Pavillon évasé autrichien Schemmel comparé au pavillon Graves de type anglais à la même époque.
Notre clarinette 8 clés de Graves and Co, peut être comparée à une clarinette 5 clés en Si bémol du Métropolitan Museum. Elles sont pratiquement identique. Ce qui diffère est minime étant lié à l’adjonction de 3 clés supplémentaires : le deuxième anneau du haut présent chez la 5 clés s’est réduit à un bloc en bois et trois autres blocs en bois apparaissent et permettent de fixer et guider les 3 clés supplémentaires du corps du haut chez la 8 clés. Si on la compare avec d’autres clarinettes Sib de la même époque et anglaises, on voit que la clarinette Graves Sib à 8 clés est tournée de façon assez rustique, lourde (400 g avec le bec) par rapport aux autres clarinettes anglaises (dont l’épaisseur du buis est plus fin, faisant des instruments plus légers et fragiles, comme sera la 13 clés quelques années après.)

Clarinette 5 clés en Si bémol du Met de Ney York.
Clarinette en Ut à 13 clés :
Graves en partant du modèle anglais a su faire évoluer la clarinette en quelques années en empruntant ce qui se faisait de mieux en Europe. Ce qui reste de la facture anglaise : le bec à long tenon, le barillet bombé à l’anglaise, la bague large du barillet, la forme des blocs en bois, le bulbe coupé… mais incorpore des innovations : lièges des tenons, rouleaux dans les clés… 

Les rouleaux pour glisser d’une clé à l’autre ont été inventés par le clarinettiste français César Janssens en 1823 (exposition de Paris) et les allemands l’utiliseront beaucoup. Les français avec l’apparition du système Boehm quelques années après n’en n’auront plus l’utilité.
On peut même voir sur une autre clarinette célèbre de Graves avec une clé inversée à la Simiot.


Clarinette en grenadille avec 13 clés en argent, avec les rouleaux Janssens et clé à la Simiot (Métropolitan Museum de NY)
Après 1840 une des caractéristiques des clarinettes anglaises sera la grande clé de sol#.  
La  clarinette Graves en Ut à 13 clés dispose de cette clé.  


De gauche à droite : Clé Sol# Graves puis anglaise fin XIXème siècle ou la clé s’allonge encore, comparées avec la clé allemande parallèle et la clé Sol# croisée française de la même époque.
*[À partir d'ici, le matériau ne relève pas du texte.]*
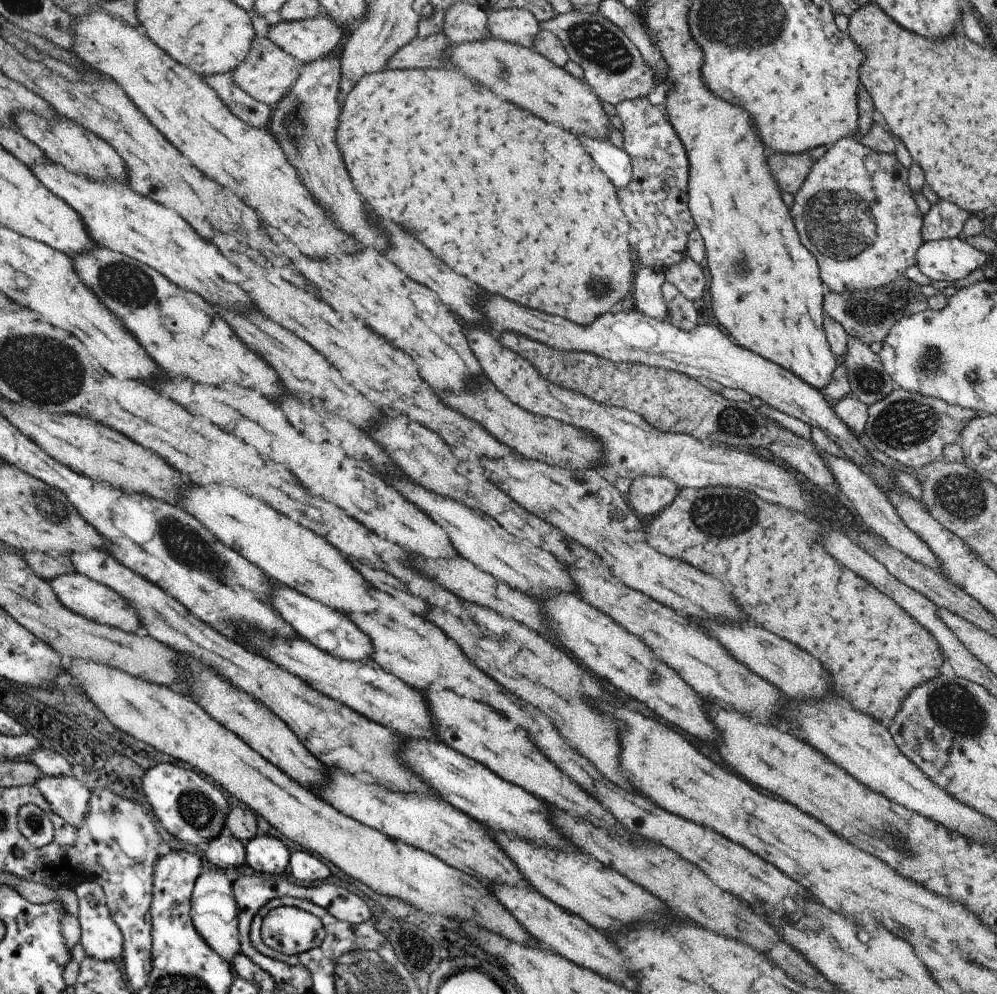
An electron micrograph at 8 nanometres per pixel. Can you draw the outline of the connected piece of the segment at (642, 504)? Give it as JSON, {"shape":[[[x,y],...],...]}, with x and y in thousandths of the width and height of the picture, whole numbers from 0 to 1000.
{"shape":[[[646,478],[635,483],[628,504],[642,519],[656,519],[673,508],[681,494],[671,481]]]}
L’entreprise fabriquait surtout des bois dans les années 1830 puis après 1845, ils feront aussi des cuivres quand les fils de Samuel, George et William quitteront Winchester après l’incendie des ateliers en 1850 pour Boston. Mais entrepreneur dans l’âme, il va recréer, avec ses enfants, l’entreprise à Boston en s’adjoignant après la guerre civile de sécession, de nouveaux partenaires (Gilmore, Wright, Esbach, Hartman) pour créer l’entreprise “Boston Musical Instrument Manufactory”. Une autre aventure entrepreneuriale, d’autres évolutions instrumentales et une diversification d’instruments à vent allaient continuer…
Outre les collections privées difficiles d’accès, les clarinettes Graves les plus belles sont à Vermillon au National Music Museum (Dakota du sud) et au Metropolitan Museum de NY. 

Pour conclure, admirons cette magnifique clarinette Mib Graves and C° à 13 clés faite vers 1845 se trouvant au musée de Vermillon (Dakota du Sud) absolument identique à la mienne en Ut.

Clarinette en Mi bémol du musée de Vermillon.
Pour l'anecdote nos deux clarinettes Graves and Co proviennent d’une réserve d’un musée américain qui les a vendu aux enchères.